(Task statement) Among the lines of the data, copy those that hold "CrtYd".

____________

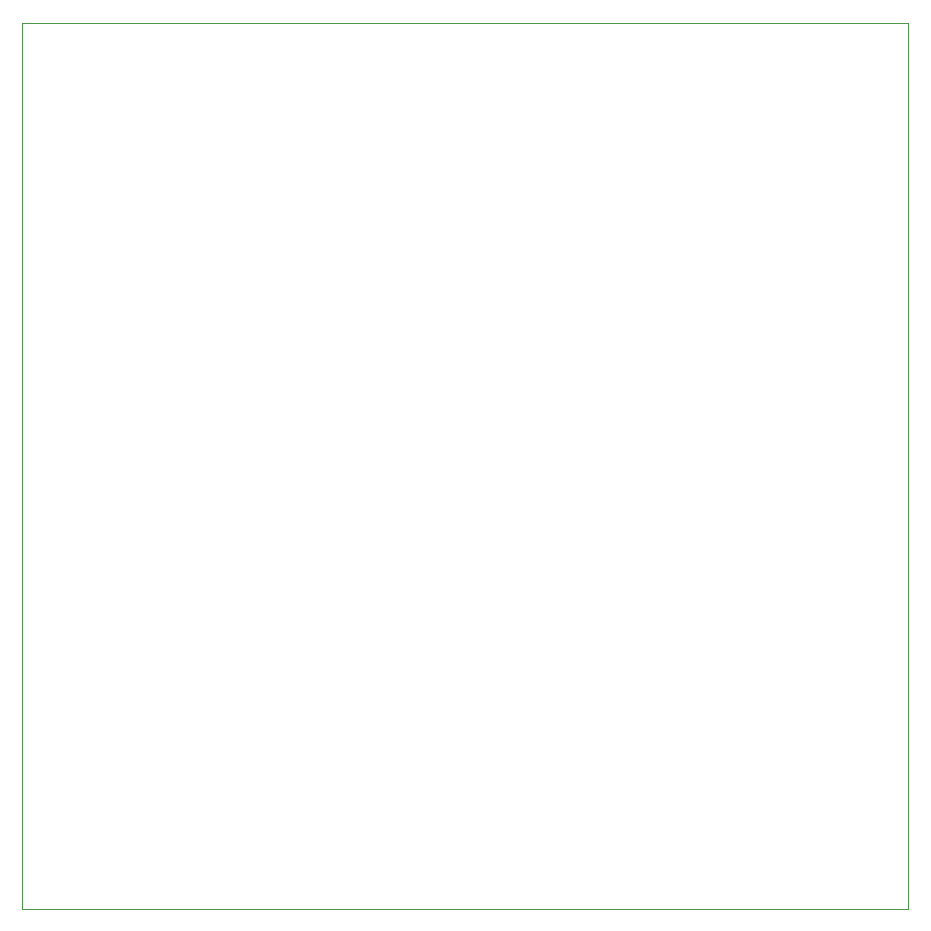
<source format=gbr>
G04 #@! TF.GenerationSoftware,KiCad,Pcbnew,(5.1.5-0-10_14)*
G04 #@! TF.CreationDate,2020-04-30T20:24:14+02:00*
G04 #@! TF.ProjectId,GORBA_LAWO_Adapter,474f5242-415f-44c4-9157-4f5f41646170,rev?*
G04 #@! TF.SameCoordinates,Original*
G04 #@! TF.FileFunction,Profile,NP*
%FSLAX46Y46*%
G04 Gerber Fmt 4.6, Leading zero omitted, Abs format (unit mm)*
G04 Created by KiCad (PCBNEW (5.1.5-0-10_14)) date 2020-04-30 20:24:14*
%MOMM*%
%LPD*%
G04 APERTURE LIST*
%ADD10C,0.050000*%
G04 APERTURE END LIST*
D10*
X30000000Y-32000000D02*
X105000000Y-32000000D01*
X30000000Y-107000000D02*
X30000000Y-32000000D01*
X105000000Y-107000000D02*
X30000000Y-107000000D01*
X105000000Y-32000000D02*
X105000000Y-107000000D01*
M02*

</source>
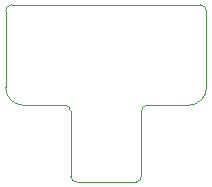
<source format=gbr>
G04 #@! TF.FileFunction,Profile,NP*
%FSLAX46Y46*%
G04 Gerber Fmt 4.6, Leading zero omitted, Abs format (unit mm)*
G04 Created by KiCad (PCBNEW 4.0.2-stable) date 21/05/2016 17:12:48*
%MOMM*%
G01*
G04 APERTURE LIST*
%ADD10C,0.100000*%
G04 APERTURE END LIST*
D10*
X25750000Y-31250000D02*
X20750000Y-31250000D01*
X25750000Y-31250000D02*
G75*
G03X26250000Y-30750000I0J500000D01*
G01*
X20250000Y-30750000D02*
G75*
G03X20750000Y-31250000I500000J0D01*
G01*
X30250000Y-24750000D02*
G75*
G03X31750000Y-23250000I0J1500000D01*
G01*
X31750000Y-16750000D02*
G75*
G03X31250000Y-16250000I-500000J0D01*
G01*
X30250000Y-24750000D02*
X28750000Y-24750000D01*
X31750000Y-16750000D02*
X31750000Y-23250000D01*
X15250000Y-16250000D02*
X31250000Y-16250000D01*
X14750000Y-23250000D02*
X14750000Y-20750000D01*
X17750000Y-24750000D02*
X16250000Y-24750000D01*
X14750000Y-23250000D02*
G75*
G03X16250000Y-24750000I1500000J0D01*
G01*
X18750000Y-24750000D02*
X17750000Y-24750000D01*
X28750000Y-24750000D02*
X27750000Y-24750000D01*
X14750000Y-20750000D02*
X14750000Y-16750000D01*
X19750000Y-24750000D02*
X18750000Y-24750000D01*
X26750000Y-24750000D02*
X27750000Y-24750000D01*
X15250000Y-16250000D02*
G75*
G03X14750000Y-16750000I0J-500000D01*
G01*
X20250000Y-25250000D02*
G75*
G03X19750000Y-24750000I-500000J0D01*
G01*
X26750000Y-24750000D02*
G75*
G03X26250000Y-25250000I0J-500000D01*
G01*
X20250000Y-30750000D02*
X20250000Y-25250000D01*
X26250000Y-30750000D02*
X26250000Y-25250000D01*
M02*

</source>
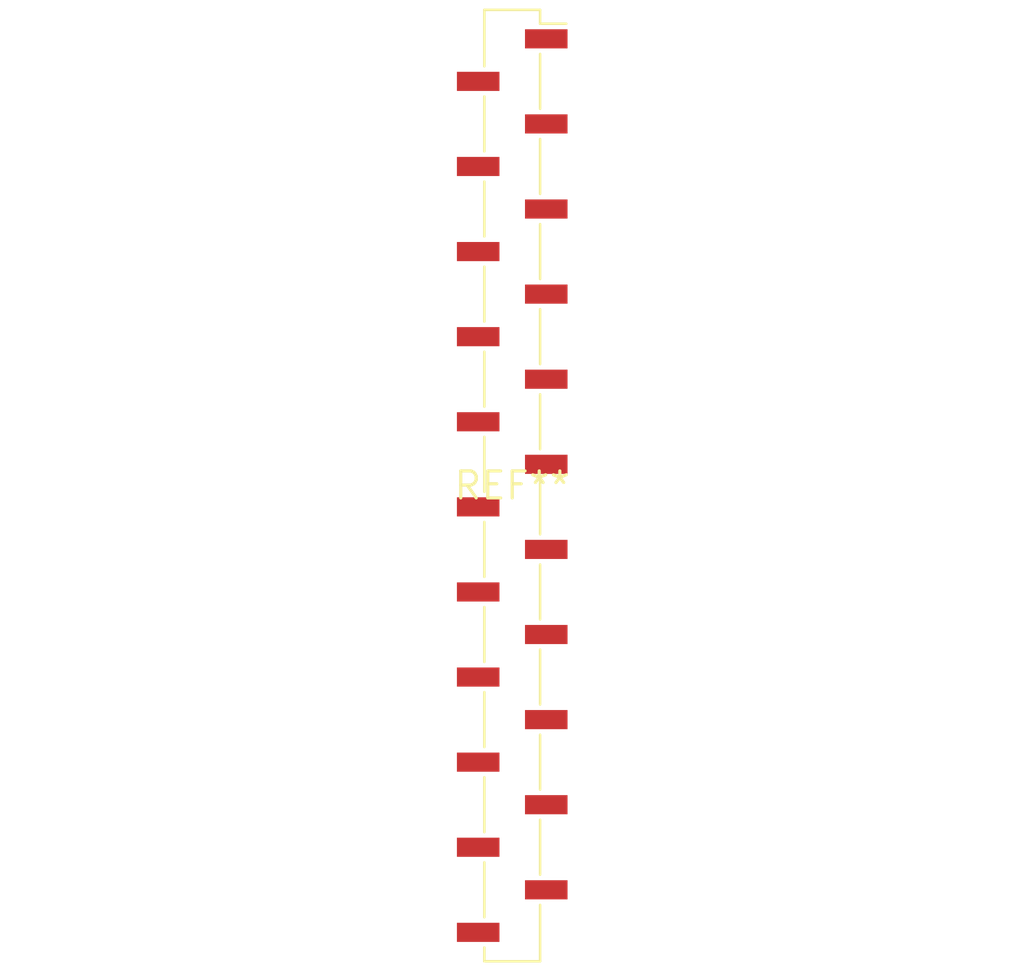
<source format=kicad_pcb>
(kicad_pcb (version 20240108) (generator pcbnew)

  (general
    (thickness 1.6)
  )

  (paper "A4")
  (layers
    (0 "F.Cu" signal)
    (31 "B.Cu" signal)
    (32 "B.Adhes" user "B.Adhesive")
    (33 "F.Adhes" user "F.Adhesive")
    (34 "B.Paste" user)
    (35 "F.Paste" user)
    (36 "B.SilkS" user "B.Silkscreen")
    (37 "F.SilkS" user "F.Silkscreen")
    (38 "B.Mask" user)
    (39 "F.Mask" user)
    (40 "Dwgs.User" user "User.Drawings")
    (41 "Cmts.User" user "User.Comments")
    (42 "Eco1.User" user "User.Eco1")
    (43 "Eco2.User" user "User.Eco2")
    (44 "Edge.Cuts" user)
    (45 "Margin" user)
    (46 "B.CrtYd" user "B.Courtyard")
    (47 "F.CrtYd" user "F.Courtyard")
    (48 "B.Fab" user)
    (49 "F.Fab" user)
    (50 "User.1" user)
    (51 "User.2" user)
    (52 "User.3" user)
    (53 "User.4" user)
    (54 "User.5" user)
    (55 "User.6" user)
    (56 "User.7" user)
    (57 "User.8" user)
    (58 "User.9" user)
  )

  (setup
    (pad_to_mask_clearance 0)
    (pcbplotparams
      (layerselection 0x00010fc_ffffffff)
      (plot_on_all_layers_selection 0x0000000_00000000)
      (disableapertmacros false)
      (usegerberextensions false)
      (usegerberattributes false)
      (usegerberadvancedattributes false)
      (creategerberjobfile false)
      (dashed_line_dash_ratio 12.000000)
      (dashed_line_gap_ratio 3.000000)
      (svgprecision 4)
      (plotframeref false)
      (viasonmask false)
      (mode 1)
      (useauxorigin false)
      (hpglpennumber 1)
      (hpglpenspeed 20)
      (hpglpendiameter 15.000000)
      (dxfpolygonmode false)
      (dxfimperialunits false)
      (dxfusepcbnewfont false)
      (psnegative false)
      (psa4output false)
      (plotreference false)
      (plotvalue false)
      (plotinvisibletext false)
      (sketchpadsonfab false)
      (subtractmaskfromsilk false)
      (outputformat 1)
      (mirror false)
      (drillshape 1)
      (scaleselection 1)
      (outputdirectory "")
    )
  )

  (net 0 "")

  (footprint "PinSocket_1x22_P2.00mm_Vertical_SMD_Pin1Right" (layer "F.Cu") (at 0 0))

)

</source>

____________

(Output)
    (46 "B.CrtYd" user "B.Courtyard")
    (47 "F.CrtYd" user "F.Courtyard")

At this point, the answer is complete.